- [Aim of the task]:
Only the lines from the one containing "ноутбук Dell 699 долларов" through the last line of the material should be returned, each exactly as it stands.

- [Exercise data]:
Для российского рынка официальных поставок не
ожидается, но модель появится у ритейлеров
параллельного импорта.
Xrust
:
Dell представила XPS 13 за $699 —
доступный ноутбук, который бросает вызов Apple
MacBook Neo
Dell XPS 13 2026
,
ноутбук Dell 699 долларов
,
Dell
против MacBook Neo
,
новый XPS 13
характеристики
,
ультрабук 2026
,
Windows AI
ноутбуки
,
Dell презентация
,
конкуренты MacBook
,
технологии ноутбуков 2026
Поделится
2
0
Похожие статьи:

- [Task answer]:
ноутбук Dell 699 долларов
,
Dell
против MacBook Neo
,
новый XPS 13
характеристики
,
ультрабук 2026
,
Windows AI
ноутбуки
,
Dell презентация
,
конкуренты MacBook
,
технологии ноутбуков 2026
Поделится
2
0
Похожие статьи:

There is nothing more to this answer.